# KTS coilovers vs. Koni Yellows and Ground Control



## kaptainkrollio (Jul 29, 2003)

Okay, I was planning on getting the KTS coilovers from SPL, but a couple of my friends are suggesting Koni Yellows with something like 450/400 eibach race springs with Ground Control sleeves. The KTS coilovers are 448/336. I'm going to be doing road racing maybe once a month and a lot of canyon driving with the occasional parking lot drift. Comfort is of little concer to me and they are both priced similarly, so it's not a big deal. Koni also has an enticing warranty. My question is which would be better for me? I was really leaning toward the KTS, but after talking with a few of my friends, I would like some other opinions.


----------



## slideurride (Apr 11, 2004)

from what i remember the koni yellows are really expensive for struts (i guess its the price of the warranty). they're almost the price of entry level coilovers. i've also heard bad reviews on eibach springs. 

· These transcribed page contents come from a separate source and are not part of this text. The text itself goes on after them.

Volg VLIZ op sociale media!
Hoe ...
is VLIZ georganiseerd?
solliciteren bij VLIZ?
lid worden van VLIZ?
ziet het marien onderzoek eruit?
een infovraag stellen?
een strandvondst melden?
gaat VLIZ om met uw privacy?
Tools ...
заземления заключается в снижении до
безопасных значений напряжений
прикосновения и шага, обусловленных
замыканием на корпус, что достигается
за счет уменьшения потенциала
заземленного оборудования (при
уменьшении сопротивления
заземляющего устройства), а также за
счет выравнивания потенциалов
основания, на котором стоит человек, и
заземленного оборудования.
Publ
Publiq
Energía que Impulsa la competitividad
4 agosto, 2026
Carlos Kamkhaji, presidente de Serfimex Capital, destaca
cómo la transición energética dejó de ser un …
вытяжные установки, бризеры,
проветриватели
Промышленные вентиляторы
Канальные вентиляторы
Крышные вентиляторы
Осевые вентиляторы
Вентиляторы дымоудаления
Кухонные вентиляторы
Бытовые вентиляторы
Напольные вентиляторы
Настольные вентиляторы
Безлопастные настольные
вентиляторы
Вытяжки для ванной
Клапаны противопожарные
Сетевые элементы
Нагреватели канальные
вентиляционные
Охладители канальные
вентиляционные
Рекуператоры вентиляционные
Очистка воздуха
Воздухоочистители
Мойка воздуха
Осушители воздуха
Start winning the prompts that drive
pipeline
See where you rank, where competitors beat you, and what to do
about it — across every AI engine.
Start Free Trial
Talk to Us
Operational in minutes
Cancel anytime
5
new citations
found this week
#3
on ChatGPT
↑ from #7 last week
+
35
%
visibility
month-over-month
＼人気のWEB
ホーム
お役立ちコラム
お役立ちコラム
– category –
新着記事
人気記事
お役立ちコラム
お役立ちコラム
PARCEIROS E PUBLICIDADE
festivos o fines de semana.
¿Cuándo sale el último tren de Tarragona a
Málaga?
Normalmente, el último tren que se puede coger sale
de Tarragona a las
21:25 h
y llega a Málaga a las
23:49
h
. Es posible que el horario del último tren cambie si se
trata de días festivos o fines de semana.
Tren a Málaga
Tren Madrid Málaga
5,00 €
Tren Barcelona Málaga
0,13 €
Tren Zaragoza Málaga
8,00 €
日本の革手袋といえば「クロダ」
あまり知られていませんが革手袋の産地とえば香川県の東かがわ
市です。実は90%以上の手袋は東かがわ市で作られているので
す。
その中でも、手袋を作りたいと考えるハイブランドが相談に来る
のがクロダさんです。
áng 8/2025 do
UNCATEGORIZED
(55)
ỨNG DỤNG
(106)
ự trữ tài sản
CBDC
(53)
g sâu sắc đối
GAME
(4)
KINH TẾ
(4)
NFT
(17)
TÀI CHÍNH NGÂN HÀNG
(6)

if i were you i would go for the spl coilovers. i've heard many good reviews about them.


----------



## spec240sx (Aug 22, 2004)

Koni's OR the Tokico will do everything you want. Koni's is what the JDM track cars use and Tokico is what you would have got from NISSAN for NISMO upgrade.
KTS are mid line and will do for over 90% of the community, as most do not come close to a track unless it has a train on it..


----------